Seslerin oldukça yükseldiği bu tartışmada, sonunda karşımdaki kadın psikolojik olarak hastalığımın ne olduğunu beyan etti!!!
Şaka gibi… Ama ne yazık ki komik değil… Acınası…
Bu konuda her hangi bir eğitimi geçtim, psikoloji bilimine dair tek bir satır yayın okumamış zât, bana teşhiste bulunuyordu?!!
Bu sefer susamadım.
“Dizi ve filmlerden duyduklarınla, bir iki tane psikoloji terimini aynı cümlede kullanman, bu iddialarda zerre bilgi sahibi yapmıyor seni. Bu yüzden saçmalamayı kes! Çünkü gerçekten katlanamıyorum,” derken sinirden ellerim titriyordu.

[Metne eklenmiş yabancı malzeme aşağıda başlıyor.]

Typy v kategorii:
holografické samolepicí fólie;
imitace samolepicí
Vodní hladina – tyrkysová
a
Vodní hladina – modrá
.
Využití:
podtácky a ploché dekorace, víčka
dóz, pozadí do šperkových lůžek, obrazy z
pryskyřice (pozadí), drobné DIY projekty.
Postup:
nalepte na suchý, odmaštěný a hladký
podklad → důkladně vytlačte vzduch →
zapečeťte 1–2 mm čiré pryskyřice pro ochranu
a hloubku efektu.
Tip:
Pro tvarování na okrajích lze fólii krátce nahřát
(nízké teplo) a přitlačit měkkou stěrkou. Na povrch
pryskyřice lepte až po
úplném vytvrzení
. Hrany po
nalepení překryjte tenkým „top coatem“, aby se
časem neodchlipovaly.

Deli değilsem de bunlar sonunda beni delirtecek…
Başka bir tartışmada ise karşımdaki “mükemmel” olduğu iddiasındaydı. O kusursuzdu ve her konuda tek suçlu bendim. Mübalağa ettiğimi sanıyorsunuz. Ama cümle tam olarak şuydu; “Ben mükemmelim. Tanrı’ya yakınım.”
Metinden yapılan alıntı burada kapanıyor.